After that visit Berger-Sweeney decided to apply and emerged as the winner when the Trinity board of trustees Tuesday voted unanimously for her. She will be the college’s 22nd president. Berger-Sweeney will take the helm at Trinity as it continues to grapple with financial challenges, a reputation as a party school, security concerns, campus climate and conflict with fraternities and sororities over policy changes.
“Trinity is a forward-looking institution that excels in liberal arts and sciences, and both are areas of excellence for Dr. Berger-Sweeney, who rose to the top of our highly competitive candidate pool,” said Cornelia Parsons Thornburgh, who led the search committee and will become chairwoman of Trinity’s board of trustees on July 1. “She impressed us with her strong academic credentials, curricular innovations, collaborative nature and enthusiasm for the Hartford community.
“I strongly believe that her vision of Trinity College as an elite liberal arts college with an urban pulse is one that will guide us, inspire us and lead us on a path to distinction and greatness,” Thornburgh said. James F. Jones Jr., who has been Trinity’s president for a decade and will retire June 30, called the moment historic and said that Berger-Sweeney’s appointment brought him “an enormous sigh of relief” to know that his “successor is going to be a star.”
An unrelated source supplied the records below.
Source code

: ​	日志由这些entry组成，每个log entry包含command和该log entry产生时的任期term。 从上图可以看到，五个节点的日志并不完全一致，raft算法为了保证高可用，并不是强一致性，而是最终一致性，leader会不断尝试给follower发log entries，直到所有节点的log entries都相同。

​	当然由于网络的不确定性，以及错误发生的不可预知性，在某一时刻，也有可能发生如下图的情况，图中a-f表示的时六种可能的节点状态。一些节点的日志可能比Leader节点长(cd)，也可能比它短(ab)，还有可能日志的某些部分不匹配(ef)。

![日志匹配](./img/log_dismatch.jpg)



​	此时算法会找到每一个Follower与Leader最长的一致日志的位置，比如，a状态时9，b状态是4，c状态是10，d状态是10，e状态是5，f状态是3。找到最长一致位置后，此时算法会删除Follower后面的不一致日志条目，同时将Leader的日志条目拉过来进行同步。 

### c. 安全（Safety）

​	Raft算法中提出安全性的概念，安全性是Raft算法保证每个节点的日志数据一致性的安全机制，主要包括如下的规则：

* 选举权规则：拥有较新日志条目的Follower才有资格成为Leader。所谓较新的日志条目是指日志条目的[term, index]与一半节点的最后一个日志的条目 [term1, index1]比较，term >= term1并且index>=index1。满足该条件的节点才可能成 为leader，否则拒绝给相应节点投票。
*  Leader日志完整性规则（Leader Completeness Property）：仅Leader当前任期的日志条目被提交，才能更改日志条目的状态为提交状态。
Berger-Sweeney, who has been dean of the School of Arts and Sciences at Tufts since 2010, brings with her experience that is relevant to Trinity, Thornburgh said. “At Tufts, she has proven herself in areas that coincide closely with, and are important to, Trinity: proximity to a city, a strong athletic tradition, budget and program coordination, an historical Greek tradition, and a deep appreciation for a liberal arts education.”
Valerie Montgomery Rice was named the next president of the Morehouse School of Medicine in Atlanta. She will take office upon the retirement of John E. Maupin Jr. on July 1, 2014. Since 2011, Dr. Montgomery Rice has served as executive vice president and dean at Morehouse. Previously, she was a professor of obstetrics and gynecology and director of the Center for Women’s Health Research at Meharry Medical College in Nashville.
Dr. Rice will continue to serve as dean, or chief academic officer, when she becomes president of the Morehouse School of Medicine. “I consider it an honor that our board is entrusting me with the responsibility of continuing to build on the legacy of this pre-eminent institution,” said Dr. Montgomery Rice. “The vision is crystal clear. My role is to continue to further the mission while also positioning the school to remain relevant and at the forefront of an ever-changing medical education environment.”
A graduate of the Georgia Institute of Technology, Dr. Montgomery Rice received her medical training at Harvard Medical School.